Israeli IPOs Reach a Three-Year HighBy
Private equity companies had largest local IPOs this year
Israel’s benchmark stock index one of world’s worst perfomers
Israeli private equity firms are leading a comeback in local share sales that could revive the Tel Aviv Stock Exchange that’s been shunned for overseas listings.
Aeronautics Ltd., a drone maker backed by Viola Private Equity, raised 460 million shekels ($130 million) from an initial public offering on the TASE, as the bourse is known. The sale is the eighth local listing this year and the country’s largest since 2011, according to data compiled by the exchange. Companies bankrolled by private equity funds had the three largest IPOs.
Private equity firms are selling shares to exit investments that are too small or locally focused to draw interest from foreign buyers and exchanges. The listings are a boost for the exchange, which lost a quarter of its companies since an MSCI Inc. upgrade to developed-market status in 2010. The TASE has missed out on listings from technology companies, which have favored U.S. markets, and its benchmark equity index is one of the world’s worst performers this year.
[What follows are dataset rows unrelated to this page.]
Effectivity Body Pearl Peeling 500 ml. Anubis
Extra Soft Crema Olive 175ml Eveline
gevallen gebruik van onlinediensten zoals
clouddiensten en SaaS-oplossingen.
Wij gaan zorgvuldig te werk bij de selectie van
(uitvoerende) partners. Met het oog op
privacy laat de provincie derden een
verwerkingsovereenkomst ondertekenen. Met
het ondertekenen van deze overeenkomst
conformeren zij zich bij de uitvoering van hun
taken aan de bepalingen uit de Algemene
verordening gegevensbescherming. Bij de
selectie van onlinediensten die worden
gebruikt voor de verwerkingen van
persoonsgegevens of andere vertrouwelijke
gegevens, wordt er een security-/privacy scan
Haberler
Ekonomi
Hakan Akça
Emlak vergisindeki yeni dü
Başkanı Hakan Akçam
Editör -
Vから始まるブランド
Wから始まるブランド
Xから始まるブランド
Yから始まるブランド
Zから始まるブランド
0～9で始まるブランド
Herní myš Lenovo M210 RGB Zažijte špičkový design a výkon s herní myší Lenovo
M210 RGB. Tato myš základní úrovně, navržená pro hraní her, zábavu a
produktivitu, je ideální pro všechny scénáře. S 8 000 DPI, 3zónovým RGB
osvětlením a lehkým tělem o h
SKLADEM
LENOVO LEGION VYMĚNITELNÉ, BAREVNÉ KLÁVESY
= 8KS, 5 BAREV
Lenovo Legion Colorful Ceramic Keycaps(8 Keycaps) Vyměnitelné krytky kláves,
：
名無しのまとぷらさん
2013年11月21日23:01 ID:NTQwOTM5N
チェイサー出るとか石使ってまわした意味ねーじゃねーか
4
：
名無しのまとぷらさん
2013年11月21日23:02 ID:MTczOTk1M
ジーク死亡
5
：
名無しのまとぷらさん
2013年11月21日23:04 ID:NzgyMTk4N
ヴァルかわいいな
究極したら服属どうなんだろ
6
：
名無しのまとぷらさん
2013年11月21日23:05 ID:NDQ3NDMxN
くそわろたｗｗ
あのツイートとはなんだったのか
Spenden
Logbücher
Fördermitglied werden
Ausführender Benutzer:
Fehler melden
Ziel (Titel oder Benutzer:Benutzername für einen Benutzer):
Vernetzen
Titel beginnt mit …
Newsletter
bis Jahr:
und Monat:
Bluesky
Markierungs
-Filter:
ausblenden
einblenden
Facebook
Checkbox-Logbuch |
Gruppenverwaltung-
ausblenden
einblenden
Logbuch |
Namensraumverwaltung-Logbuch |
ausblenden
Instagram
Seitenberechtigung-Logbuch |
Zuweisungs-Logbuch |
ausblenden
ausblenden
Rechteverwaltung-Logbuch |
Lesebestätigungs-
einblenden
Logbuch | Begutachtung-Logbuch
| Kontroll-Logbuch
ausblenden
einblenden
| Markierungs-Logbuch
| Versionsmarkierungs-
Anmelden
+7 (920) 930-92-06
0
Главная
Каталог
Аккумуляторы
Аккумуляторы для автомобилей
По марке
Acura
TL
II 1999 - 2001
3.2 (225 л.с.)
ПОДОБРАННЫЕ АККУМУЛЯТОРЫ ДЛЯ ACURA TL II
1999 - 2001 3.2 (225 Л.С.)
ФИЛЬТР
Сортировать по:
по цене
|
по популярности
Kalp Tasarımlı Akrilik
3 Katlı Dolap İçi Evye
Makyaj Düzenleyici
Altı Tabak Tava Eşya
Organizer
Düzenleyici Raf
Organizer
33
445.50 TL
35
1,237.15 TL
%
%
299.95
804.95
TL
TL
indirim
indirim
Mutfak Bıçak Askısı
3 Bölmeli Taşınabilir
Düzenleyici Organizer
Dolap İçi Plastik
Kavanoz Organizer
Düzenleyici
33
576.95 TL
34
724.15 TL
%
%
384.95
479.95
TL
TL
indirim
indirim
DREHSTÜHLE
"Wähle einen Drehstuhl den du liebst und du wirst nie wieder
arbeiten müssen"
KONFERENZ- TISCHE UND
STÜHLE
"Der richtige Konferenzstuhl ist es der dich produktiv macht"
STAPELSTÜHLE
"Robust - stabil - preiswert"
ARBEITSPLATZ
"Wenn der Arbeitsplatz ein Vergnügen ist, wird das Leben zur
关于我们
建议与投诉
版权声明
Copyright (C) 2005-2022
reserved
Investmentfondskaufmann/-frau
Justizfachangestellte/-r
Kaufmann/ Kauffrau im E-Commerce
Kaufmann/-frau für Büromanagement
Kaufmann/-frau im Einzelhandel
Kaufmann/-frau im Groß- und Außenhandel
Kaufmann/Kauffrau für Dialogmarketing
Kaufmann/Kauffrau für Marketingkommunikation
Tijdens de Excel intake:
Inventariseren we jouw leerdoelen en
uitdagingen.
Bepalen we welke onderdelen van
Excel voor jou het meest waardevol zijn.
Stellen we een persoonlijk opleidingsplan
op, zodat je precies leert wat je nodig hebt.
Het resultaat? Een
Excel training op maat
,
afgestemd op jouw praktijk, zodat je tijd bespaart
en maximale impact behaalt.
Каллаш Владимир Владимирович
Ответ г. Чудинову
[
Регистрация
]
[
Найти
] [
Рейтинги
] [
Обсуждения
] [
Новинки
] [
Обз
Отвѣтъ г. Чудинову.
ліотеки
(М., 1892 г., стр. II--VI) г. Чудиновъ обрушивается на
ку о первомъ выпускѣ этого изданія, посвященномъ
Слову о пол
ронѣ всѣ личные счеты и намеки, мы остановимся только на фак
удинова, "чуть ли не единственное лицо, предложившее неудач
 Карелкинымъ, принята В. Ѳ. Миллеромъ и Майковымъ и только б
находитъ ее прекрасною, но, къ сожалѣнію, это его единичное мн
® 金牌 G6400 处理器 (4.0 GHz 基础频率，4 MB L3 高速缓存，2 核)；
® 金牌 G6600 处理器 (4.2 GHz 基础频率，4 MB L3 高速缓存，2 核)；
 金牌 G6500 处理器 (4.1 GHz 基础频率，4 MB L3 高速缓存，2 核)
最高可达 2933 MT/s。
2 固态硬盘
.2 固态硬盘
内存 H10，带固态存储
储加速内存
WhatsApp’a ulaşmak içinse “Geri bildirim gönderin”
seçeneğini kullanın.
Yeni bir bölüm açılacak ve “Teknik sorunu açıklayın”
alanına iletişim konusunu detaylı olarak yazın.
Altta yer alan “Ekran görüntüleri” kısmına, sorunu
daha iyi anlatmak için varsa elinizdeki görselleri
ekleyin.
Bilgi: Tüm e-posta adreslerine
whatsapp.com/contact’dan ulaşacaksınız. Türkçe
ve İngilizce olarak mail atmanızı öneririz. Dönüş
After three or four local listings, “there starts to be a buzz,” said Avraham Well, head of law firm FBC & Co.’s corporate practice. “Private equity firms realized that the local bourse was their only real chance of an exit.”
FBC is working with several other private companies such as IC Power Ltd., Universal Motors Israel Ltd. and Holmes Place Spa Ltd., which are planning to list in Tel Aviv, Well said, without giving further details.
The eight companies that listed locally this year have raised almost $370 million, the most since 2014, according to TASE data. It’s also the biggest number of companies to list on the exchange since 2011, the data show.
Still, the exchange is failing to attract listings from Israel’s biggest technology startups. Companies such as Wix.com Ltd. and Mobileye NV chose to list in New York, while other startups sold their businesses to larger competitors such as Microsoft Corp. and Amazon.com Inc.
The TA-35 Index has slipped 2.4 percent this year, making it one of the 10 worst performers globally when measured in local currency, according to data compiled by Bloomberg. The seven companies that listed this year have declined by an average of 2.1 percent. Daily trading volumes slumped 40 percent after the MSCI upgrade, to $330 million in 2016.
That’s not deterring private equity firms from their sale plans. Apax Partners LLP has started preparing an IPO for Psagot Investment House Ltd., Israel’s largest investment house, in a deal valuing the company at about 3.7 billion shekels, a person familiar with the matter said in April. Fimi Opportunity Funds, Israel’s largest private equity firm, listed a healthcare logistics business on the TASE in January. Fortissimo Capital’s Telrad Networks raised 200 million shekels when it sold shares last month.
“There’s a real change in the trend,” TASE Chief Executive Officer Itai Ben-Zeev said at a conference in Tel Aviv last week. “The potential of the Israeli stock exchange is very high.”
Private equity firms aren’t the only companies weighing local IPOs. Israel’s biggest banks are considering listing their credit card businesses in Tel Aviv after banking reforms forced them to sell the units. Israel Aerospace Industries Ltd. plans to raise as much as $800 million in an IPO this year, Ori Yogev, head of the government authority that oversees the state-owned weapons manufacturer, said in September.
Despite its failure to attract technology firms, the Tel Aviv bourse is starting to change, according to Gideon Tadmor, chairman of Navitas Petroleum Ltd., an Israel-based oil explorer.
“Ten years ago, they knew nothing,” Tadmor said of local energy investors. “Today, they know a whole lot.”
Navitas aims to raise $15 million in an IPO next month, while Tadmor’s former company, Delek Group Ltd., also is planning share sales in Tel Aviv.